→ DATA LISTING:
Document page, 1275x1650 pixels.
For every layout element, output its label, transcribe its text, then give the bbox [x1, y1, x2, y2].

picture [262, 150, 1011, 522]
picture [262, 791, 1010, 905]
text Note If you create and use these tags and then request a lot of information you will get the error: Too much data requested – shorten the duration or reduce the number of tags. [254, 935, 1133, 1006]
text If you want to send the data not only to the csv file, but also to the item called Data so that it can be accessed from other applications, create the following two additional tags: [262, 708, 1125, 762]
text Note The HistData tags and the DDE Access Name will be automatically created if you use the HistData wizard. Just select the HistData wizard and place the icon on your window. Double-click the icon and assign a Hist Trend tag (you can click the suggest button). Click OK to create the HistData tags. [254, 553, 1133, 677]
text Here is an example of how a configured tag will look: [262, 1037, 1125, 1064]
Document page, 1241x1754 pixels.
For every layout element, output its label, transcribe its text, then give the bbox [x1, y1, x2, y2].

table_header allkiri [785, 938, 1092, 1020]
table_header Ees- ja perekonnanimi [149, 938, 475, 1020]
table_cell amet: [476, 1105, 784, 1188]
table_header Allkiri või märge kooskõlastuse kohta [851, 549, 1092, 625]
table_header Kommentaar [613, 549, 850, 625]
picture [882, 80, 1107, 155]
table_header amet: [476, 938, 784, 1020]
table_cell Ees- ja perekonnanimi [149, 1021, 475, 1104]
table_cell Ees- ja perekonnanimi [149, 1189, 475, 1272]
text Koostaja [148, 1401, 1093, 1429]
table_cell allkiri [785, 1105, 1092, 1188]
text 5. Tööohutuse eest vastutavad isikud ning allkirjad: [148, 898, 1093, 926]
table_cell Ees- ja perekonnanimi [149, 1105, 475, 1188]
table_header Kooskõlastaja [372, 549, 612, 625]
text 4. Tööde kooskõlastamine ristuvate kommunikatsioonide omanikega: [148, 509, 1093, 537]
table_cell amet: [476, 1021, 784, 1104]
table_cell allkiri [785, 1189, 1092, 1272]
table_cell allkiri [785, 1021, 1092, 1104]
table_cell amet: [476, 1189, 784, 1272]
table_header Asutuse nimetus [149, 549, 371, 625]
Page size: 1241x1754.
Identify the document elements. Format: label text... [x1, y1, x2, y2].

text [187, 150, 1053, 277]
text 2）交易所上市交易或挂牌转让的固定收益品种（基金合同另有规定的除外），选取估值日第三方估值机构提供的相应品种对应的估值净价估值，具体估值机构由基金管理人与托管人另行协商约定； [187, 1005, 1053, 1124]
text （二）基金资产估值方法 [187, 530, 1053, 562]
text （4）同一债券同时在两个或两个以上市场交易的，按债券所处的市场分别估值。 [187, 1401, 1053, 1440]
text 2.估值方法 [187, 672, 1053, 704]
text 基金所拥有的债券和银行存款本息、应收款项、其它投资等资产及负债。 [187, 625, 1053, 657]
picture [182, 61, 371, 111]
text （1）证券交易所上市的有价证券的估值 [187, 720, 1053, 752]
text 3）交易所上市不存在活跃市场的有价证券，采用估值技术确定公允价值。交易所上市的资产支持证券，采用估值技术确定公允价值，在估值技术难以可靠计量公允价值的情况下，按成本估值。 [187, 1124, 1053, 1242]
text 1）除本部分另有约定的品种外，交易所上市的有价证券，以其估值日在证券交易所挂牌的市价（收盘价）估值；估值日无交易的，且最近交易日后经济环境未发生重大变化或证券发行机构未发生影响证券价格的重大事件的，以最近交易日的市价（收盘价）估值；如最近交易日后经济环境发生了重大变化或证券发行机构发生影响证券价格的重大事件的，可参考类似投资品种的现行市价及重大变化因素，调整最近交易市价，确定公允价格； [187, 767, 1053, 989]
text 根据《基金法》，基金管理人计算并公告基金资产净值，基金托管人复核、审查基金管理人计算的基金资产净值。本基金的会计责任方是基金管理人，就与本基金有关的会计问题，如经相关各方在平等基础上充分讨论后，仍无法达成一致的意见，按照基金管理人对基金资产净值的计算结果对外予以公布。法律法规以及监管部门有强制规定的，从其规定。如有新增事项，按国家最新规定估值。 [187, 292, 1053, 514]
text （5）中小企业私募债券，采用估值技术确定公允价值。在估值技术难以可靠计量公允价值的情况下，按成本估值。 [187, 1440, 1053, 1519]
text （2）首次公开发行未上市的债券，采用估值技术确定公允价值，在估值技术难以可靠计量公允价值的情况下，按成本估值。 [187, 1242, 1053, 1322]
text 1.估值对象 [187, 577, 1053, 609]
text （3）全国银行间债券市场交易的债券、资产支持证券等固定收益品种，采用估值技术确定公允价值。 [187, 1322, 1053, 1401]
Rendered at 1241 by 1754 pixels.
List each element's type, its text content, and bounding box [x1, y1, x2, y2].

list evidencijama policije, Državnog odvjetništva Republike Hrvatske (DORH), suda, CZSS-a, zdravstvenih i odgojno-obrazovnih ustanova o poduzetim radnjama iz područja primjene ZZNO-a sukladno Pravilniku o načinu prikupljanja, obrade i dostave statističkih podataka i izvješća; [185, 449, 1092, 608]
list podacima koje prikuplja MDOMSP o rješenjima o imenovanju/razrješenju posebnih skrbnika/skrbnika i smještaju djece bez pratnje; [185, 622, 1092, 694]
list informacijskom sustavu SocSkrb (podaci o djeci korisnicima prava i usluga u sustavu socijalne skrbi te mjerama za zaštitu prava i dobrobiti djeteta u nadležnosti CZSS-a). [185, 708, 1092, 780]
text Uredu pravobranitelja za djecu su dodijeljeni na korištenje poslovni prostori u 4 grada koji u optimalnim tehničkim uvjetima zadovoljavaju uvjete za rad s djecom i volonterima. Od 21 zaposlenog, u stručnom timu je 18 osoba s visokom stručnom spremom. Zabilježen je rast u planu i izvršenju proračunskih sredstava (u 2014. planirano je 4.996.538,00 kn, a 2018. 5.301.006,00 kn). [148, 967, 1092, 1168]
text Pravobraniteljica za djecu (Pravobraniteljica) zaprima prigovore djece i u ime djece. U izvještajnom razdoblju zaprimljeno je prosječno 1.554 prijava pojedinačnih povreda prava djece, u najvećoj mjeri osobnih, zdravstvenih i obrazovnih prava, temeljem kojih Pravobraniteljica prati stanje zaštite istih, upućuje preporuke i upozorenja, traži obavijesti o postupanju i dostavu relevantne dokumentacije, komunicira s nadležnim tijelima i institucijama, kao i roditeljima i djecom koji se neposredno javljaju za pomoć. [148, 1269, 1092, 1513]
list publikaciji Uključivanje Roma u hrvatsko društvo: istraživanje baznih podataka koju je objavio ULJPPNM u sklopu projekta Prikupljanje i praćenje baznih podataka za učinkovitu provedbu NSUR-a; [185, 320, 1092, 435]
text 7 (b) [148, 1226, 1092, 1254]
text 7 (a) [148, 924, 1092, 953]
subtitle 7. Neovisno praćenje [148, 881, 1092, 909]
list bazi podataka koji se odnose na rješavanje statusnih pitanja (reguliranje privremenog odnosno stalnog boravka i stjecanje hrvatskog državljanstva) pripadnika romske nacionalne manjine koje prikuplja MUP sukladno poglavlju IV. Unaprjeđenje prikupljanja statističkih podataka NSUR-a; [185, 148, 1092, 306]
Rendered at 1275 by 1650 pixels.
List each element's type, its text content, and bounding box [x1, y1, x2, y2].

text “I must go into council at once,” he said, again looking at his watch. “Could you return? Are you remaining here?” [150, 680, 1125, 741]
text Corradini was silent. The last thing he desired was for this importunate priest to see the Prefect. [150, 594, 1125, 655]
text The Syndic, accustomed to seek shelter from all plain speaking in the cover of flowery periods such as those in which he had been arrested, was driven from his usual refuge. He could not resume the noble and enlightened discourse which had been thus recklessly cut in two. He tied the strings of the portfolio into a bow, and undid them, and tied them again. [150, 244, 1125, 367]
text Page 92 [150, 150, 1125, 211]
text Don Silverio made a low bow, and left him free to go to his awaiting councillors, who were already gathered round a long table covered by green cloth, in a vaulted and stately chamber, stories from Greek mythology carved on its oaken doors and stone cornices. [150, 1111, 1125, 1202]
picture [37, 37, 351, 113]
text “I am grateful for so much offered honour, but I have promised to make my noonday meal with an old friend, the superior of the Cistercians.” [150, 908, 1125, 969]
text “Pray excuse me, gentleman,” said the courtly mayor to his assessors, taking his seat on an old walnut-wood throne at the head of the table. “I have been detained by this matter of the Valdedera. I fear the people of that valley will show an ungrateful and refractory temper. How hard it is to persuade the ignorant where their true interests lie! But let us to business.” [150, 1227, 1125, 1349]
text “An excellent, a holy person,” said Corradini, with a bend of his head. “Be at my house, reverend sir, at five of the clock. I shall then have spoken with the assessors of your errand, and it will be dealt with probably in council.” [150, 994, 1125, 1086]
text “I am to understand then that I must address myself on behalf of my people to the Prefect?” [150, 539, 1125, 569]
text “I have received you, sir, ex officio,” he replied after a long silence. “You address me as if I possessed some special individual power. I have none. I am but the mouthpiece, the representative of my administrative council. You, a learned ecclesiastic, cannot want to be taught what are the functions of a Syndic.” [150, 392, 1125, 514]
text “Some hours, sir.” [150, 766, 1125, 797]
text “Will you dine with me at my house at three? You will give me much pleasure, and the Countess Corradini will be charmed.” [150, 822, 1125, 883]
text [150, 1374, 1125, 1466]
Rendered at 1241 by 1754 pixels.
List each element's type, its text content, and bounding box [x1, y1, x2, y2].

→ WHAT THE EXERCISE ASKS: Given the records above, restate word for word only the lines starting at the one with "Page size: 1241x1754." and ending at the one with "Identify the document".

→ TASK OUTPUT:
Page size: 1241x1754.
Identify the document elements. Format: label text... [x1, y1, x2, y2].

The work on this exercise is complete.